§ **Objective 1**
Summarize the passage on suspicious activity in two sentences.
§ **Objective 2**
Answer these questions about the passage on suspicious activity:
(a) Under which part of the FDIC Rules and Regulations may an examiner disclose confidential information to law enforcement?
(b) Who should make FDIC requests for assistance from the Fraud Section?
(c) Which act should be consulted for specific requirements on discussing customer financial records?
§ **Objective 3**
From the passage on suspicious activity, retype the text that begins at the words "Disclosure Issues" and stop after "Rules and Regulations.".

§ **Selected passage**

##############################

The fact that a SAR has been filed does not prevent the examiner from making a more detailed written report. If necessary, the examiner may need to gather the facts to support corrective actions, which may include recommendations for removal and prohibition.

Notifying Bank Officials
The examiner must consult with the supervisory Regional Office before informing the bank's board of directors or anyone associated with the bank of the suspicious activity. Generally, apparent criminal violations that are detected by examiners should be brought to management's attention; the examiner should present the facts but avoid any conclusions as to the particular individuals. Bank officials should be apprised of the requirements of Part 353. However, under certain circumstances, it may be unwise or inappropriate to notify management or other bank officials; for example, when senior bank officials are implicated in the suspicious activity or if the examiner has reason to believe that a bank official or officials might flee, warn the target, destroy evidence or otherwise jeopardize an investigation.

Disclosure Issues
An examiner may disclose confidential information obtained during the course of an examination to law enforcement authorities after obtaining permission from the DSC Director, or his designee, pursuant to Part 309 of the FDIC Rules and Regulations.

Additionally, details relating to customer financial records can be discussed with law enforcement officials after a FDIC official, (Regional Director or designee), has certified that there is reason to believe that the records may be relevant to a violation of Federal criminal law; and the records were obtained in the exercise of the FDIC's supervisory or regulatory functions. Refer to the Right to Financial Privacy Act for more information and specific requirements.

Interagency Cooperation
The FDIC, the other Federal banking regulators, and various other agencies have agreed to cooperate and exchange information where necessary to address suspicious activity affecting insured financial institutions.

Fraud Section Assistance
Staff of the Fraud Section of the Department of Justice in Washington is available to assist the local prosecutor in handling significant cases. In unusual cases, such as a scheme to defraud several banks located in more than one jurisdiction. FDIC requests for assistance, however, should be made by the Washington Office upon request of the Regional Director. The staff of the Fraud Section and FBI can assist the U.S. Attorneys in their evaluation, investigation, and/or prosecution of significant cases and, where appropriate, will coordinate multi jurisdictional cases. The Fraud Section also may supply prosecutorial staffing to aid the appropriate U. S. Attorney's office.

##############################

§ **Material**
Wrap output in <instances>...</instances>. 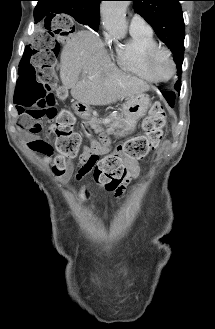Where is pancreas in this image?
Listing matches in <instances>:
<instances>
[{
    "label": "pancreas",
    "mask_w": 215,
    "mask_h": 329,
    "mask_svg": "<svg viewBox=\"0 0 215 329\" xmlns=\"http://www.w3.org/2000/svg\"><path fill=\"white\" fill-rule=\"evenodd\" d=\"M109 120L111 121V123L110 124L105 123V127L101 125V119L95 116L90 117L87 123L95 131L107 132V133L113 132L115 129L121 127L123 123V118L117 114L110 115Z\"/></svg>",
    "instance_id": "obj_1"
}]
</instances>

##############################

§ **Worked answer 1**
Examiners must consult the supervisory Regional Office before informing bank officials of suspicious activity and should generally bring apparent criminal violations to management's attention, though notifying officials may be unwise when senior officials are implicated or might jeopardize an investigation. Confidential examination information may be disclosed to law enforcement with the permission required under Part 309, and the FDIC, other agencies and the Justice Department's Fraud Section cooperate and can assist in significant cases.

§ **Worked answer 2**
(a) Part 309
(b) The Washington Office, upon request of the Regional Director
(c) The Right to Financial Privacy Act

§ **Worked answer 3**
Disclosure Issues
An examiner may disclose confidential information obtained during the course of an examination to law enforcement authorities after obtaining permission from the DSC Director, or his designee, pursuant to Part 309 of the FDIC Rules and Regulations.